I'm not going to transpile my SQL
I've seen a couple of SQL-killers operate by compiling their query language into SQL, so you can use it directly against Postgres, or whatever. Look, I'll be straight with you: I'm not going to do that. It took the JavaScript community years to get that experience satisfactory, and they had the force of Google and Mozilla behind them, along with a ton of community will to make it work. I haven't actually tried one of these languages that compiles to SQL, but it's a hard sell to introduce another layer into the stack for me, chief.
The Query Language is a Small Piece of the Puzzle
A database is an extremely expensive and complex piece of software to build. There's a ton of components to be built, depending on the architecture, that are not related to the query language at all. This means that most-to-all database projects have to answer the question "what query language are we going to use."

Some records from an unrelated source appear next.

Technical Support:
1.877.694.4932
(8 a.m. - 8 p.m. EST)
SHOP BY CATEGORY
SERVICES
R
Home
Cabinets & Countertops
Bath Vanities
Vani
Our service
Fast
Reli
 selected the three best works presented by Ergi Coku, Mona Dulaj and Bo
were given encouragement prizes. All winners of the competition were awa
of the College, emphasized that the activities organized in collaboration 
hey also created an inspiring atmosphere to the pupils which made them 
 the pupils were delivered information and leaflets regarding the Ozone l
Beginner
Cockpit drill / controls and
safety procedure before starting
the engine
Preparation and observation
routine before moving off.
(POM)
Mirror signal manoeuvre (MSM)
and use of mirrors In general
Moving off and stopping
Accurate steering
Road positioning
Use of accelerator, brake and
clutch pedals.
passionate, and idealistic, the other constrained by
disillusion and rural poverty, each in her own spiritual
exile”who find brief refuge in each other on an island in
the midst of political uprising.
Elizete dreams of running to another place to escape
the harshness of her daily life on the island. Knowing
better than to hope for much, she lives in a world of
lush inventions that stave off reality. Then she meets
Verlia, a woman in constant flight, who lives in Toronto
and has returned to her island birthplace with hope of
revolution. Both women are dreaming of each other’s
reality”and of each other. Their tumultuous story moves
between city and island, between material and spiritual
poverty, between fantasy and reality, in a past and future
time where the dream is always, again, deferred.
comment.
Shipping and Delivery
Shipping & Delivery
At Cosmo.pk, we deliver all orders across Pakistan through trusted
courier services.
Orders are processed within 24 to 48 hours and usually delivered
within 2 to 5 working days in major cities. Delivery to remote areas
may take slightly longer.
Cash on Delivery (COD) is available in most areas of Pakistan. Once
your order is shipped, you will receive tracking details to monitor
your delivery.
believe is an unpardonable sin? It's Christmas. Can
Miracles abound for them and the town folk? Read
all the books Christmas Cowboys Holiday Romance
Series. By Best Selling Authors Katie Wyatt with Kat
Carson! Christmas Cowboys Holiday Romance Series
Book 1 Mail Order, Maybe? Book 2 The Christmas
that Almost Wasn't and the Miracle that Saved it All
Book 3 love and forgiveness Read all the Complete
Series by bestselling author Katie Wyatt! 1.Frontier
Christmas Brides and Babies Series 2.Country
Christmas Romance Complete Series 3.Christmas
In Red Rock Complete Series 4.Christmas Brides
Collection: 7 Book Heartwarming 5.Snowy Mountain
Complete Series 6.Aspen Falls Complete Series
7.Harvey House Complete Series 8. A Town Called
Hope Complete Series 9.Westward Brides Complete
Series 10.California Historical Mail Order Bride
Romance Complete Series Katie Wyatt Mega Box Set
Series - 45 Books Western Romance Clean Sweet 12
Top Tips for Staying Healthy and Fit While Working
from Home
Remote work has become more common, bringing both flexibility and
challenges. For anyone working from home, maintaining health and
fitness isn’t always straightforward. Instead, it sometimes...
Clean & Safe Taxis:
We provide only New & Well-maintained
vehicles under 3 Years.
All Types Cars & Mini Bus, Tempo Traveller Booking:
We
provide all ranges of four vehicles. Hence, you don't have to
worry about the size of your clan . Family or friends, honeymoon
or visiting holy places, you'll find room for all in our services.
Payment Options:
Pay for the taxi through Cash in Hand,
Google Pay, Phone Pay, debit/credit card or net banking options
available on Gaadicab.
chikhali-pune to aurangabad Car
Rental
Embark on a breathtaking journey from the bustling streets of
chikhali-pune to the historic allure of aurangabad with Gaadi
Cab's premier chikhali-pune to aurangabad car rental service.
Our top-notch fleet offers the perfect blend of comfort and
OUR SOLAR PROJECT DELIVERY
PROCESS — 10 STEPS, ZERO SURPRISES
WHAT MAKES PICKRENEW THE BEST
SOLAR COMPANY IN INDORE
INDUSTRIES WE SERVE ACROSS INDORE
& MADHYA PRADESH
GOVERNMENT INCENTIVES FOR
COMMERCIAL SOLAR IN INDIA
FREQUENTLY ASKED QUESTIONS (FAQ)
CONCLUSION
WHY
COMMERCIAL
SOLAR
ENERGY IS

Nobody ever got fired for choosing SQL. In a piece of software with as many moving pieces as a database, an important consideration is to de-risk as many individual pieces as possible. If you have a choice between one of the most popular and successful languages of all time, and something new and arguably "better," the sensible choice is SQL, regardless of any aesthetic qualms one might have with its design.
I think this is related to, but distinct from:
Novelty Budgets
You only get a couple pivot points to innovate on when building a new database. For a scary, important piece of your tech stack like a database, you're not willing to take weird bets on too many dimensions of it. I'd be willing to bet that SQL, being good enough for most things, is not bad enough to justify spending some of that budget on replacing it.